=== Begin Enclosure ===

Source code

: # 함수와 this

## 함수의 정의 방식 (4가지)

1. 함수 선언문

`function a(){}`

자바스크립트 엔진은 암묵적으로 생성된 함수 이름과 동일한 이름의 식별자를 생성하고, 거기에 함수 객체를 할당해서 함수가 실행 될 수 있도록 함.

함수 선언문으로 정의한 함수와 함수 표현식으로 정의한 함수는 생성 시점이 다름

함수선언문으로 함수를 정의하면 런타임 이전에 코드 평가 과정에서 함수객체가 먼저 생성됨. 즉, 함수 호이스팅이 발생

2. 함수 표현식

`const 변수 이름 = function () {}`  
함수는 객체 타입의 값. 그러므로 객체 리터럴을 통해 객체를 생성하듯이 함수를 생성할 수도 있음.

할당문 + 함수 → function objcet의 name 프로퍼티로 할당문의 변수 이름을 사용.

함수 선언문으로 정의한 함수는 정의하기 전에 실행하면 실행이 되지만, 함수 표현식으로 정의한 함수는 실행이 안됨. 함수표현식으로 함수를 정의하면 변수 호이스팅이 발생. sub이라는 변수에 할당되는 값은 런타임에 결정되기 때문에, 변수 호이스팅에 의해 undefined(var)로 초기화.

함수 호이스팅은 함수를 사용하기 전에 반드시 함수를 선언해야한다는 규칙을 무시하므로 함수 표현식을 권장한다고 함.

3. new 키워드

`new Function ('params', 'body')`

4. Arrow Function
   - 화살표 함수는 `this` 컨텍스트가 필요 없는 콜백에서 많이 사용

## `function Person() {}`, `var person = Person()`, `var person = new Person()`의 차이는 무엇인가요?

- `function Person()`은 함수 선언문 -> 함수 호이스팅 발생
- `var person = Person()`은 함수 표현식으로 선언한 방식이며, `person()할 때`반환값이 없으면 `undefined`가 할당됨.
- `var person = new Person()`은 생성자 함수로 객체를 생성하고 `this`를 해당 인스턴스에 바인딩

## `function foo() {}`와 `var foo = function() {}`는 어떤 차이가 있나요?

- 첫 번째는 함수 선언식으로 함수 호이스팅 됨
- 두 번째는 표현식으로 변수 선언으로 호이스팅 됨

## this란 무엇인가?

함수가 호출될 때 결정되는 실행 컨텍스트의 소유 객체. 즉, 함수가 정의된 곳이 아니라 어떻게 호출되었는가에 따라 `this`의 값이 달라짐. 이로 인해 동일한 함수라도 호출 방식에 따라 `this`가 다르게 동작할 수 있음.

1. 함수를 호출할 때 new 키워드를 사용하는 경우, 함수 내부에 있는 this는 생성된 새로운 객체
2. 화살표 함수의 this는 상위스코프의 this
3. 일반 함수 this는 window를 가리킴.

=== End Enclosure ===
=== Begin Enclosure ===

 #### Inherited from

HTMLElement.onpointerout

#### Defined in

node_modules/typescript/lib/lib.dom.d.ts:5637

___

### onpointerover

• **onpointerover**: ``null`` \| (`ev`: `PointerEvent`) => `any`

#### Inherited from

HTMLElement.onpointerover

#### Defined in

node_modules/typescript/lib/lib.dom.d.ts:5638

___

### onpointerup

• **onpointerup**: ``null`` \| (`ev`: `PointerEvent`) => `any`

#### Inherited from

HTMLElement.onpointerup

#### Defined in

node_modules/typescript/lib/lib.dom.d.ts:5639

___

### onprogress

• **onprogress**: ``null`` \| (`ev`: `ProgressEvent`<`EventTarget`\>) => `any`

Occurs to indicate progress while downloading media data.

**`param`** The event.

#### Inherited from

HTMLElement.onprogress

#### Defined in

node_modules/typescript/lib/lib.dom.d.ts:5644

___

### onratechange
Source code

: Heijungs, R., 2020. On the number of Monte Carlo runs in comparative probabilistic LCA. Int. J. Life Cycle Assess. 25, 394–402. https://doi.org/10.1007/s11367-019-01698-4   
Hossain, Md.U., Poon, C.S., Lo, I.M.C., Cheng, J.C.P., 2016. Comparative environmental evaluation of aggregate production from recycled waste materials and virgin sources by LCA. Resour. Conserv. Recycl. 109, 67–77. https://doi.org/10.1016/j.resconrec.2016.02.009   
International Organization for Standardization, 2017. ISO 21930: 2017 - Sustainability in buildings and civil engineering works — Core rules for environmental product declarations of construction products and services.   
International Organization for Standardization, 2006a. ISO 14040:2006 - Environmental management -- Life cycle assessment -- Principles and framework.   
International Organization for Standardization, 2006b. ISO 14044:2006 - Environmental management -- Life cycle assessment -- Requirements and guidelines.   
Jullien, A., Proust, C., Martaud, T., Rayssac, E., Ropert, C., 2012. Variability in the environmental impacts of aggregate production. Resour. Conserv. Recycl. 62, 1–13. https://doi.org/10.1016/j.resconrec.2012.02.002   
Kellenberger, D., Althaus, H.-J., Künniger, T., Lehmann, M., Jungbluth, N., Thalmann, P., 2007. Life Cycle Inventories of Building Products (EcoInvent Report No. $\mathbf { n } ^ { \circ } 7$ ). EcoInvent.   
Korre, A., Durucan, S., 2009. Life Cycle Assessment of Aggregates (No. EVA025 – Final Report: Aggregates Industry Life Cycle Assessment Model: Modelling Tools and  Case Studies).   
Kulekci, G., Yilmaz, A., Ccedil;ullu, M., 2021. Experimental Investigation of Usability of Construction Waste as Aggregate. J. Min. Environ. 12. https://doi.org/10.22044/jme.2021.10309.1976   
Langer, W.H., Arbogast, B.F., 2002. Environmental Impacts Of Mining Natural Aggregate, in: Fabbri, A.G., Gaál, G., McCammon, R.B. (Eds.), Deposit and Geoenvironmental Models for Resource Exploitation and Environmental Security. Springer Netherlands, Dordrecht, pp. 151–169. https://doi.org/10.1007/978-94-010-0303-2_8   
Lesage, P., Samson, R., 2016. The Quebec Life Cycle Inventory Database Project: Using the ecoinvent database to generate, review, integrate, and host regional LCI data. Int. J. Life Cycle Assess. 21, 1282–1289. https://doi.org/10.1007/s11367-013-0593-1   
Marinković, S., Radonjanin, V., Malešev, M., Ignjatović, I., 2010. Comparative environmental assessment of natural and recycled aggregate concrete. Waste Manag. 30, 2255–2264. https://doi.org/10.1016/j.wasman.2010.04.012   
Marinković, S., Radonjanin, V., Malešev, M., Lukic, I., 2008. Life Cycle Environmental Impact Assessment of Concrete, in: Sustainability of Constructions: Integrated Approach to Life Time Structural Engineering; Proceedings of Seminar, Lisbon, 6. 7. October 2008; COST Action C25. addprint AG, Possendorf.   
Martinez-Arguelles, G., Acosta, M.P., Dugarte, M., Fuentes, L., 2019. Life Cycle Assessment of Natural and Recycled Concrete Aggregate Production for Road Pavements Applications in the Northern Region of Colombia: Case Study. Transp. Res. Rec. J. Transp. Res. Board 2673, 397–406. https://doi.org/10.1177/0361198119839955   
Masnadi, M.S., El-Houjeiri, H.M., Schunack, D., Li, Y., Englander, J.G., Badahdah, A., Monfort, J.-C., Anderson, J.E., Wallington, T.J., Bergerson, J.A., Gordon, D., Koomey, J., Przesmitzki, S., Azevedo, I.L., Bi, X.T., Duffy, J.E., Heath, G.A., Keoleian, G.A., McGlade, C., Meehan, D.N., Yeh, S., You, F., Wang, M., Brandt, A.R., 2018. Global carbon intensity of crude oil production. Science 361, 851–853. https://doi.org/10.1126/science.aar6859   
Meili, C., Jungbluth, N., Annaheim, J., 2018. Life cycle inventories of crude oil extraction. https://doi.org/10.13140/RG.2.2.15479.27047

=== End Enclosure ===

● Job: All that is wanted is an exact copy of the lines above from the one with "node_modules/typescript/lib/lib.dom.d.ts:5638" through the one with "International Organization for Standardization, 2006b.", with both ends included.

● Finished exercise:
node_modules/typescript/lib/lib.dom.d.ts:5638

___

### onpointerup

• **onpointerup**: ``null`` \| (`ev`: `PointerEvent`) => `any`

#### Inherited from

HTMLElement.onpointerup

#### Defined in

node_modules/typescript/lib/lib.dom.d.ts:5639

___

### onprogress

• **onprogress**: ``null`` \| (`ev`: `ProgressEvent`<`EventTarget`\>) => `any`

Occurs to indicate progress while downloading media data.

**`param`** The event.

#### Inherited from

HTMLElement.onprogress

#### Defined in

node_modules/typescript/lib/lib.dom.d.ts:5644

___

### onratechange
Source code

: Heijungs, R., 2020. On the number of Monte Carlo runs in comparative probabilistic LCA. Int. J. Life Cycle Assess. 25, 394–402. https://doi.org/10.1007/s11367-019-01698-4   
Hossain, Md.U., Poon, C.S., Lo, I.M.C., Cheng, J.C.P., 2016. Comparative environmental evaluation of aggregate production from recycled waste materials and virgin sources by LCA. Resour. Conserv. Recycl. 109, 67–77. https://doi.org/10.1016/j.resconrec.2016.02.009   
International Organization for Standardization, 2017. ISO 21930: 2017 - Sustainability in buildings and civil engineering works — Core rules for environmental product declarations of construction products and services.   
International Organization for Standardization, 2006a. ISO 14040:2006 - Environmental management -- Life cycle assessment -- Principles and framework.   
International Organization for Standardization, 2006b. ISO 14044:2006 - Environmental management -- Life cycle assessment -- Requirements and guidelines.   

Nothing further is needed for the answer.